En vain tu m’étalerais frappée en monnaie toute cette masse de métaux qu’on tire incessamment des mines[1], et tu produirais au jour tout ce qu’enfouit de trésors l’avarice qui rend à la terre ce qu’elle lui a mal à propos ravi, cet énorme entassement ne serait pas digne à mes yeux de faire sourciller le sage. Combien on devrait se rire de ce qui nous tire tant de larmes !

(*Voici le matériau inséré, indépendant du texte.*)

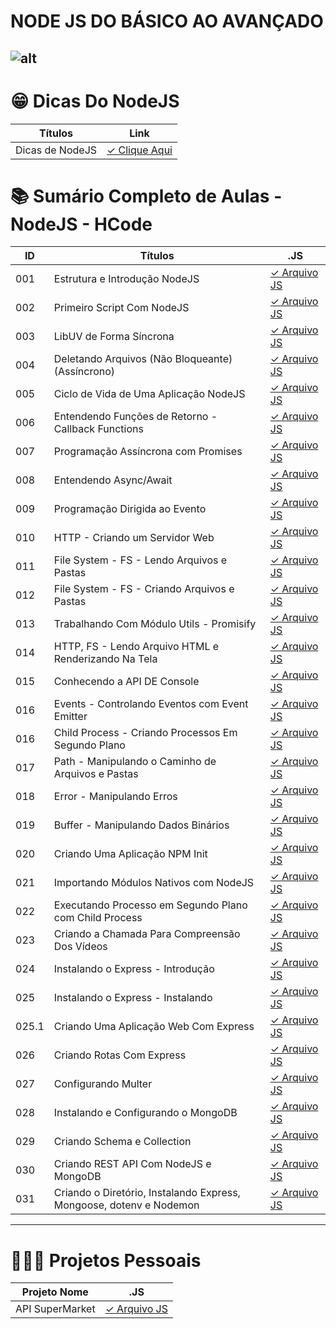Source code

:# NODE JS DO BÁSICO AO AVANÇADO

## ![alt](https://user-images.githubusercontent.com/119445003/224686271-4abca4fd-933d-4bca-85c1-c9903dcd4190.png)

# 😁 Dicas Do NodeJS

| Títulos         | Link                                    |
| --------------- | --------------------------------------- |
| Dicas de NodeJS | [✓ Clique Aqui](nodejs.Dicas/README.md) |

# 📚 Sumário Completo de Aulas - NodeJS - HCode

| ID    | Títulos                                                             | .JS                                                               |
| ----- | ------------------------------------------------------------------- | ----------------------------------------------------------------- |
| 001   | Estrutura e Introdução NodeJS                                       | [✓ Arquivo JS](nodejs.Aulas/HCode.Aulas/aula.001/introducao.yaml) |
| 002   | Primeiro Script Com NodeJS                                          | [✓ Arquivo JS](nodejs.Aulas/HCode.Aulas/aula.002/server.js)       |
| 003   | LibUV de Forma Síncrona                                             | [✓ Arquivo JS](nodejs.Aulas/HCode.Aulas/aula.003/fs-sync.js)      |
| 004   | Deletando Arquivos (Não Bloqueante)(Assíncrono)                     | [✓ Arquivo JS](nodejs.Aulas/HCode.Aulas/aula.004/un.js)           |
| 005   | Ciclo de Vida de Uma Aplicação NodeJS                               | [✓ Arquivo JS](nodejs.Aulas/HCode.Aulas/aula.005/test.js)         |
| 006   | Entendendo Funções de Retorno - Callback Functions                  | [✓ Arquivo JS](nodejs.Aulas/HCode.Aulas/aula.006/callback.js)     |
| 007   | Programação Assíncrona com Promises                                 | [✓ Arquivo JS](nodejs.Aulas/HCode.Aulas/aula.007/promises.js)     |
| 008   | Entendendo Async/Await                                              | [✓ Arquivo JS](nodejs.Aulas/HCode.Aulas/aula.008/async.js)        |
| 009   | Programação Dirigida ao Evento                                      | [✓ Arquivo JS](nodejs.Aulas/HCode.Aulas/aula.009/events.js)       |
| 010   | HTTP - Criando um Servidor Web                                      | [✓ Arquivo JS](nodejs.Aulas/HCode.Aulas/aula.010/index.js)        |
| 011   | File System - FS - Lendo Arquivos e Pastas                          | [✓ Arquivo JS](nodejs.Aulas/HCode.Aulas/aula.011/readFolders.js)  |
| 012   | File System - FS - Criando Arquivos e Pastas                        | [✓ Arquivo JS](nodejs.Aulas/HCode.Aulas/aula.012/writeFile.js)    |
| 013   | Trabalhando Com Módulo Utils - Promisify                            | [✓ Arquivo JS](nodejs.Aulas/HCode.Aulas/aula.013/index.js)        |
| 014   | HTTP, FS - Lendo Arquivo HTML e Renderizando Na Tela                | [✓ Arquivo JS](nodejs.Aulas/HCode.Aulas/aula.014/app.js)          |
| 015   | Conhecendo a API DE Console                                         | [✓ Arquivo JS](nodejs.Aulas/HCode.Aulas/aula.015/console.js)      |
| 016   | Events - Controlando Eventos com Event Emitter                      | [✓ Arquivo JS](nodejs.Aulas/HCode.Aulas/aula.016/events.js)       |
| 016   | Child Process - Criando Processos Em Segundo Plano                  | [✓ Arquivo JS](nodejs.Aulas/HCode.Aulas/aula.016/child.js)        |
| 017   | Path - Manipulando o Caminho de Arquivos e Pastas                   | [✓ Arquivo JS](nodejs.Aulas/HCode.Aulas/aula.017/pathFile.js)     |
| 018   | Error - Manipulando Erros                                           | [✓ Arquivo JS](nodejs.Aulas/HCode.Aulas/aula.018/erro.js)         |
| 019   | Buffer - Manipulando Dados Binários                                 | [✓ Arquivo JS](nodejs.Aulas/HCode.Aulas/aula.019/buffer.js)       |
| 020   | Criando Uma Aplicação NPM Init                                      | [✓ Arquivo JS](nodejs.Aulas/HCode.Aulas/aula.020/index.js)        |
| 021   | Importando Módulos Nativos com NodeJS                               | [✓ Arquivo JS](nodejs.Aulas/HCode.Aulas/aula.021/index.mjs)       |
| 022   | Executando Processo em Segundo Plano com Child Process              | [✓ Arquivo JS](nodejs.Aulas/HCode.Aulas/aula.022/index.js)        |
| 023   | Criando a Chamada Para Compreensão Dos Vídeos                       | [✓ Arquivo JS](nodejs.Aulas/HCode.Aulas/aula.023/index.js)        |
| 024   | Instalando o Express - Introdução                                   | [✓ Arquivo JS](nodejs.Aulas/HCode.Aulas/aula.024/introducao.yaml) |
| 025   | Instalando o Express - Instalando                                   | [✓ Arquivo JS](nodejs.Aulas/HCode.Aulas/aula.025/appLutek/app.js) |
| 025.1 | Criando Uma Aplicação Web Com Express                               | [✓ Arquivo JS](nodejs.Aulas/HCode.Aulas/aula.025/app.js)          |
| 026   | Criando Rotas Com Express                                           | [✓ Arquivo JS](nodejs.Aulas/HCode.Aulas/aula.026/app.js)          |
| 027   | Configurando Multer                                                 | [✓ Arquivo JS](nodejs.Aulas/HCode.Aulas/aula.027/app.js)          |
| 028   | Instalando e Configurando o MongoDB                                 | [✓ Arquivo JS](nodejs.Aulas/HCode.Aulas/aula.028/introducao.yaml) |
| 029   | Criando Schema e Collection                                         | [✓ Arquivo JS](nodejs.Aulas/HCode.Aulas/aula.029/app.js)          |
| 030   | Criando REST API Com NodeJS e MongoDB                               | [✓ Arquivo JS](nodejs.Aulas/HCode.Aulas/aula.030/introducao.yaml) |
| 031   | Criando o Diretório, Instalando Express, Mongoose, dotenv e Nodemon | [✓ Arquivo JS](nodejs.Aulas/HCode.Aulas/aula.031/server.js)       |

---

# 🧙🏻‍♂️ Projetos Pessoais

| Projeto Nome    | .JS                                                   |
| --------------- | ----------------------------------------------------- |
| API SuperMarket | [✓ Arquivo JS](nodejs.Projeto/SuperMarketRest/app.js) |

XXXIV. Voyons maintenant : parcours les autres causes de colère, le manger, le boire, et jusque dans ces choses des rivalités d’ambition, les recherches du costume, les mots piquants, les insultes, les attitudes peu respectueuses, les soupçons, l’indocilité d’une bête de somme, la paresse d’un esclave, l’interprétation maligne des propos d’autrui, qui ferait juger la parole comme un présent funeste de la nature. Crois-moi, ce sont choses légères qui nous fâchent si grièvement : les luttes et les querelles d’enfants n’ont pas de motifs plus frivoles. Dans tout ce que nous faisons avec une si triste gravité, rien de sérieux, rien de grand. Votre colère, encore une fois, votre folie vient de ce que vous faites trop grand cas de petites choses. « Tel a voulu m’enlever un héritage ; tel qui m’avait longtemps capté par l’espoir de son testament s’est fait mon accusateur ; tel a voulu séduire ma concubine. » Ce qui devait être un nœud d’amitié, la communauté de vouloir, devient un ferment de discorde et de haine.

XXXV. Un chemin étroit est une cause de rixes entre les passants ; dans une voie large et spacieuse toute une population circule sans se heurter. Les objets de vos convoitises, par leur exiguïté et parce qu’ils ne peuvent passer à l’un sans être ôtés à l’autre, excitent de même, chez tant de prétendants, et des combats et des disputes. Tu t’indignes qu’un esclave, qu’un affranchi, que ta femme, que ton client aient osé te répondre ; puis tu vas te plaindre qu’il n’y a plus de liberté dans l’État, toi qui l’as bannie de chez toi ! Qu’on ne réponde pas à tes questions, on est traité de rebelle. Ah ! qu’ils aient le droit de parler, et de se taire et de rire ! — Devant le maître ? dis-tu. — Non, devant le père de famille(24). Pourquoi ces cris, ces vociférations, ces fouets que tu demandes au milieu du repas ? Parce que tes esclaves ont parlé, parce que dans cette salle aussi pleine qu’un

  1. Metallis quæ depromimus. Lemaire donne à tort deprimimus.